6 Myths About Data Encryption

Encryption is an essential tool in keeping data safe. It’s not the whole answer, though, and the Internet is full of misleading information about it. Sometimes it’s portrayed as a magic bullet, sometimes as a waste of time. Truth is always more complicated than myths, so let’s look at a few myths and get a perspective on them.

1. Only people with something to hide use cryptography. That’s true in a sense; we all have “something to hide.” We need to hide information that would let other people impersonate us, spend our money, get inside our homes, and find out things that are none of their business. There’s nothing criminal or dishonorable about this.

Anyone who shops on a website uses cryptography. So does anyone who logs securely into a site. Our financial information is encrypted when it’s stored on businesses’ servers β€” or at least it had better be.

2. Encryption is easy to implement. Some people think that they can devise their own algorithms, and that they’re actually safer because they don’t follow any published standard. In reality, strong encryption is one of the hardest things to do in computing. Even experienced programmers don’t have the skill to do it right, unless they’ve done serious work in cryptography.

The algorithms which command confidence have survived serious testing to make sure they’re as hard to break as they claim to be. Even so, some popular cryptographic methods have turned out to have problems. Older versions of OpenSSL, the encryption framework used for secure Web transactions, have significant weaknesses, and old browsers that don’t use the more recent TLS upgrades are at risk.

3. Encryption degrades performance. It does have some computational cost, but it’s minor on today’s computers. In most cases, the time needed to process and transfer data is much more significant than the time to encrypt and decrypt it.

Encrypting a large amount of data at once can take a long time. An example of this would be running full-disk encryption for the first time on gigabytes of data. Once mass conversions are finished, the ongoing costs of encryption are usually barely noticeable.
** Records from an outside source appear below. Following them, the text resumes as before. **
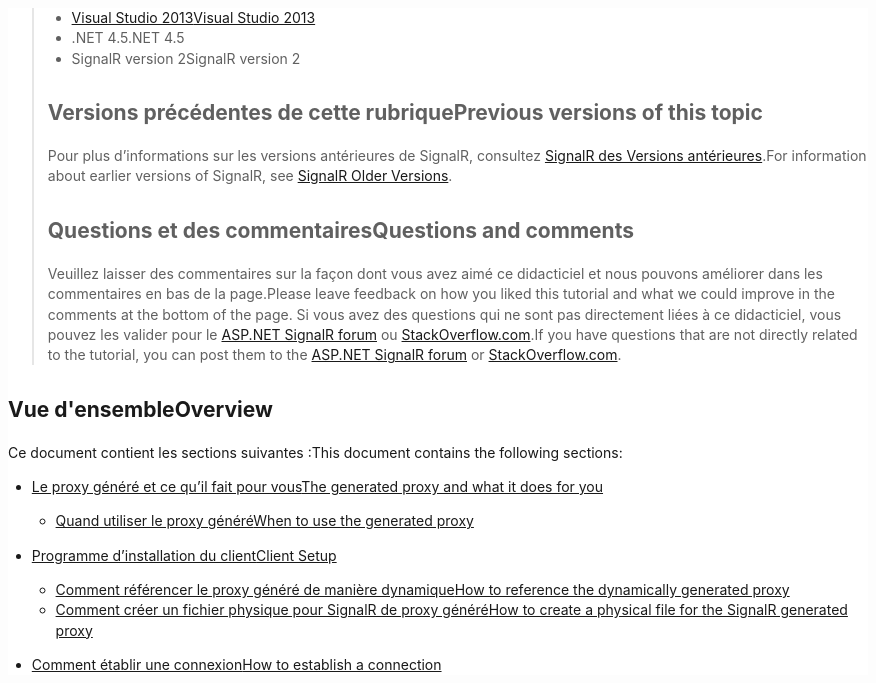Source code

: > 
> 
> - [<span data-ttu-id="51c39-113">Visual Studio 2013</span><span class="sxs-lookup"><span data-stu-id="51c39-113">Visual Studio 2013</span></span>](https://www.microsoft.com/visualstudio/eng/2013-downloads)
> - <span data-ttu-id="51c39-114">.NET 4.5</span><span class="sxs-lookup"><span data-stu-id="51c39-114">.NET 4.5</span></span>
> - <span data-ttu-id="51c39-115">SignalR version 2</span><span class="sxs-lookup"><span data-stu-id="51c39-115">SignalR version 2</span></span>
>   
> 
> 
> ## <a name="previous-versions-of-this-topic"></a><span data-ttu-id="51c39-116">Versions précédentes de cette rubrique</span><span class="sxs-lookup"><span data-stu-id="51c39-116">Previous versions of this topic</span></span>
> 
> <span data-ttu-id="51c39-117">Pour plus d’informations sur les versions antérieures de SignalR, consultez [SignalR des Versions antérieures](../older-versions/index.md).</span><span class="sxs-lookup"><span data-stu-id="51c39-117">For information about earlier versions of SignalR, see [SignalR Older Versions](../older-versions/index.md).</span></span>
> 
> ## <a name="questions-and-comments"></a><span data-ttu-id="51c39-118">Questions et des commentaires</span><span class="sxs-lookup"><span data-stu-id="51c39-118">Questions and comments</span></span>
> 
> <span data-ttu-id="51c39-119">Veuillez laisser des commentaires sur la façon dont vous avez aimé ce didacticiel et nous pouvons améliorer dans les commentaires en bas de la page.</span><span class="sxs-lookup"><span data-stu-id="51c39-119">Please leave feedback on how you liked this tutorial and what we could improve in the comments at the bottom of the page.</span></span> <span data-ttu-id="51c39-120">Si vous avez des questions qui ne sont pas directement liées à ce didacticiel, vous pouvez les valider pour le [ASP.NET SignalR forum](https://forums.asp.net/1254.aspx/1?ASP+NET+SignalR) ou [StackOverflow.com](http://stackoverflow.com/).</span><span class="sxs-lookup"><span data-stu-id="51c39-120">If you have questions that are not directly related to the tutorial, you can post them to the [ASP.NET SignalR forum](https://forums.asp.net/1254.aspx/1?ASP+NET+SignalR) or [StackOverflow.com](http://stackoverflow.com/).</span></span>


## <a name="overview"></a><span data-ttu-id="51c39-121">Vue d'ensemble</span><span class="sxs-lookup"><span data-stu-id="51c39-121">Overview</span></span>

<span data-ttu-id="51c39-122">Ce document contient les sections suivantes :</span><span class="sxs-lookup"><span data-stu-id="51c39-122">This document contains the following sections:</span></span>

- [<span data-ttu-id="51c39-123">Le proxy généré et ce qu’il fait pour vous</span><span class="sxs-lookup"><span data-stu-id="51c39-123">The generated proxy and what it does for you</span></span>](#genproxy)

    - [<span data-ttu-id="51c39-124">Quand utiliser le proxy généré</span><span class="sxs-lookup"><span data-stu-id="51c39-124">When to use the generated proxy</span></span>](#cantusegenproxy)
- [<span data-ttu-id="51c39-125">Programme d’installation du client</span><span class="sxs-lookup"><span data-stu-id="51c39-125">Client Setup</span></span>](#clientsetup)

    - [<span data-ttu-id="51c39-126">Comment référencer le proxy généré de manière dynamique</span><span class="sxs-lookup"><span data-stu-id="51c39-126">How to reference the dynamically generated proxy</span></span>](#dynamicproxy)
    - [<span data-ttu-id="51c39-127">Comment créer un fichier physique pour SignalR de proxy généré</span><span class="sxs-lookup"><span data-stu-id="51c39-127">How to create a physical file for the SignalR generated proxy</span></span>](#manualproxy)
- [<span data-ttu-id="51c39-128">Comment établir une connexion</span><span class="sxs-lookup"><span data-stu-id="51c39-128">How to establish a connection</span></span>](#establishconnection)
4. Encryption hides all information and guarantees security. Merely encrypting data isn’t enough to meet security requirements. Encrypted information is generally accompanied by metadata which isn’t as critical but can still reveal a lot. Usage patterns, IP addresses, and timestamps may be enough information for a spy to make good guesses. Malware may be able to grab information before it’s encrypted or after it’s decrypted. Encryption keys can be stolen.

Even with the best encryption, data security requires protection of software, communication, and keys in order to be complete.
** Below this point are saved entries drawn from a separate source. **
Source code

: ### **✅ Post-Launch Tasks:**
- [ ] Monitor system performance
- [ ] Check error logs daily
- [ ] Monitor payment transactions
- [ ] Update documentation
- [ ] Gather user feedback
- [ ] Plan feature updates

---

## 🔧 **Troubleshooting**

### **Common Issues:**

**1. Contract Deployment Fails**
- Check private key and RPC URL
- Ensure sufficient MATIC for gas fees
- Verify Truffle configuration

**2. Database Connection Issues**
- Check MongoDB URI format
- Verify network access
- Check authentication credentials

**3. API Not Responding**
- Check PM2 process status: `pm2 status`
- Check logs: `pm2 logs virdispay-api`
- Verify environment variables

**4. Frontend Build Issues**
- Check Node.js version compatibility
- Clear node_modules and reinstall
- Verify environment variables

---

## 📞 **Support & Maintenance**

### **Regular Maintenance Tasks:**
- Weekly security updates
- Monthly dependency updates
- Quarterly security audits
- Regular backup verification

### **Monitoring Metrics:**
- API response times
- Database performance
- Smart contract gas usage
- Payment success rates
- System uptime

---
5. Encryption is only necessary where there’s a legal obligation. Anyone who stores people’s confidential information has an obligation to protect it, whether a law demands it or not. Governments enact laws requiring secure data after enough serious breaches have happened. Responsible organizations shouldn’t wait till things get that bad before protecting the data they store.

Some organizations believe their information isn’t important enough for anyone to grab. That’s a serious mistake, since attacks often go after the weakest targets, whether they’re high-profile or not. If it’s on the Internet, it needs protection.

6. Anyone clever enough can break the strongest encryption schemes. Breaking strong encryption is computationally expensive. It requires not just brains but lots of processing power and time. The periodic demands for back doors in encryption demonstrate that even the United States government doesn’t have the processing power to break a well-encrypted message in a short period of time.

Any key-based encryption scheme can be broken, given enough time and computational power. In practical terms, though, current cryptographic methods are safe against anyone’s current decryption capabilities. It’s user errors, not codebreaking, that let spies and law enforcement crack encoded communication.

Encryption is a powerful tool for good and for evil. The better we understand it, the more we can use it in good ways.